Consommations de substances en Suisse : analyse des tendances à partir des enquêtes HBSC, ESS et CoRolAR. Partie 1 : les substances illégales

Abstract

Sur mandat de l’Office fédéral de la santé publique (OFSP), la fondation Addiction Suisse et l’Institut universitaire de médecine sociale et préventive du CHUV (IUMSP) ont mis en commun les données existantes sur la consommation de substances légales (alcool et tabac) et illégales (cannabis, cocaïne, héroïne) issues d’enquêtes en population générale afin de mesurer des tendances de consommation.

Trois études représentatives de la population suisse en termes de poids démographique des cantons, de la pyramide des âges et de l’importance relative des sexes, s’intéressent à la consommation de substances telles que l'alcool, le tabac, le cannabis, la cocaïne et l’héroïne. La première, mise en oeuvre depuis 1986, est l’étude internationale Health Behaviour in School-aged Children (HBSC), menée auprès des élèves âgés de 11 à 15 ans. La seconde, l'Enquête suisse sur la santé (ESS), existe depuis 1992 et s’adresse à la population générale suisse âgée de 15 ans et plus. La troisième enquête, Continuous Rolling Survey of Addictive Behaviours and Related Risks (CoRolAR), est une enquête téléphonique permanente, réalisée entre 2011 et 2016 auprès de la population suisse. Elle s’intéresse spécifiquement à l'évolution des comportements face aux addictions.

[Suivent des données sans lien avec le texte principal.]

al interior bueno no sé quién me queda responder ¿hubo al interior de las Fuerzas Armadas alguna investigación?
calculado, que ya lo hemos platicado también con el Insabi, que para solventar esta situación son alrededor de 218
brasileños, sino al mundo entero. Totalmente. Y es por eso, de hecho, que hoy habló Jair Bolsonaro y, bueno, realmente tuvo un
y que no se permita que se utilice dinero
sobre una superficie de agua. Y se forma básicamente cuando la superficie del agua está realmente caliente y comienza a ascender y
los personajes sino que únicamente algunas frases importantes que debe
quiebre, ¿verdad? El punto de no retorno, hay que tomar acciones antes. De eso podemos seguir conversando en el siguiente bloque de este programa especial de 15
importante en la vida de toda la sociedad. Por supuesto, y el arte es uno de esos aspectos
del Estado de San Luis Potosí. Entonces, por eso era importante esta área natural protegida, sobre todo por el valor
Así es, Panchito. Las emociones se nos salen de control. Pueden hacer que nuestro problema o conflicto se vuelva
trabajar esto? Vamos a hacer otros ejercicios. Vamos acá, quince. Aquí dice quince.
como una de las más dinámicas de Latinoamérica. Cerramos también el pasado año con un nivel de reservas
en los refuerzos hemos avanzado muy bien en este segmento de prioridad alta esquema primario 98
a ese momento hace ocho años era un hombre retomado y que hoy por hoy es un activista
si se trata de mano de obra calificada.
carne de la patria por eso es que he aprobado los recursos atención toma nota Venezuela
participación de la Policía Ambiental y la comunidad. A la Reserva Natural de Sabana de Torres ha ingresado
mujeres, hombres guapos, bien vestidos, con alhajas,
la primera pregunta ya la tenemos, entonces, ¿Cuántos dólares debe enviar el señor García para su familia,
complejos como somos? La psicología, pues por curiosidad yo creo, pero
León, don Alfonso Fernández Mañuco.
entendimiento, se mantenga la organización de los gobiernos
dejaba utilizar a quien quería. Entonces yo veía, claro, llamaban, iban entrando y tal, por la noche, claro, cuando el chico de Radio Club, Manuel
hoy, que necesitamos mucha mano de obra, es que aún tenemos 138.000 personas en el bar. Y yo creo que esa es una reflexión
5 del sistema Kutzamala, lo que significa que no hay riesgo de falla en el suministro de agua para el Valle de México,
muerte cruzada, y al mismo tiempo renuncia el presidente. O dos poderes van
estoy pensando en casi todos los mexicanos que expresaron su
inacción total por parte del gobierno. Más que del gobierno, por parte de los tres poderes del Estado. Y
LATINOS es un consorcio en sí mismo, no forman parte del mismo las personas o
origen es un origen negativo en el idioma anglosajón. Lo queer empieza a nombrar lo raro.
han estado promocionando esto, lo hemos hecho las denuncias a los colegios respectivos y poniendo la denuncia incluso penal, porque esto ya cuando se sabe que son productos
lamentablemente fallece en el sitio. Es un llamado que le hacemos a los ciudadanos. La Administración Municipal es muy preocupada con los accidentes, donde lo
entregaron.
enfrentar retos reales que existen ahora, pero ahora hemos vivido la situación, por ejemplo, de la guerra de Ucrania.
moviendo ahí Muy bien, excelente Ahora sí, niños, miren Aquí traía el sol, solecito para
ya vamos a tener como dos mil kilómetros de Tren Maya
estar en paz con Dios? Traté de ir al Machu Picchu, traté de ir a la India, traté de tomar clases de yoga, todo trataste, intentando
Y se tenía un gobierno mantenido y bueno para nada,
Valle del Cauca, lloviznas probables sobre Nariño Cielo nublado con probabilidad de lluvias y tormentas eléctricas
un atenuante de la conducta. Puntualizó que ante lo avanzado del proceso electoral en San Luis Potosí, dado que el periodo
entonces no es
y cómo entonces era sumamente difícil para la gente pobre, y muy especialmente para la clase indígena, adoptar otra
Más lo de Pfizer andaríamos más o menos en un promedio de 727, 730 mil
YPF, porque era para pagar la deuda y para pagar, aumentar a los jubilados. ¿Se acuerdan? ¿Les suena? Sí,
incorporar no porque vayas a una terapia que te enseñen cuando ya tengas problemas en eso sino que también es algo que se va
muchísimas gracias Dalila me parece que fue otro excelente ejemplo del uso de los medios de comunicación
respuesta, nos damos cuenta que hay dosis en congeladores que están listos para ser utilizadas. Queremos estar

A partir d’un modèle statistique robuste et d’une revue non exhaustive de la littérature, ce rapport propose une représentation et une interprétation des tendances de consommation du cannabis, de la cocaïne et de l’héroïne en Suisse de 1992 à 2016, en les différenciant selon le sexe, l’âge, et la cohorte de naissance.

Consommation de cannabis

Les tendances sur le long terme (1997-2016) de consommation de cannabis au cours des 12 derniers mois se présentent différemment en fonction du sexe. Globalement, la consommation de cannabis des hommes est tout d’abord très supérieure à celle des femmes. Alors qu’elle reste stable chez les femmes sur toute la période, elle augmente chez les hommes entre 2002 et 2016. Dans les pays industrialisés, le modèle de diffusion sociale du cannabis montre que la consommation débute dans les classes les plus éduquées et les hommes, avant de se diffuser dans les classes populaires et chez les femmes sous l’effet d’une normalisation du cannabis. Ce modèle de diffusion, que l’on constate dans plusieurs pays, ne se retrouve pas en Suisse. On observe par ailleurs des différences d’évolution de la consommation de cannabis en fonction des groupes d’âge. La consommation est ainsi stable chez les jeunes de 15 à 19 ans entre 1992 et 2016. Elle augmente chez les femmes âgées de 20 à 24 ans entre 1992 et 2014, ainsi que chez les hommes âgés de 25 à 39 ans entre 1992 et 2016. Ce constat, que l’on retrouve dans d’autres pays européens à forte prévalence de cannabis, peut s’expliquer par une forme de normalisation de la consommation de cette substance.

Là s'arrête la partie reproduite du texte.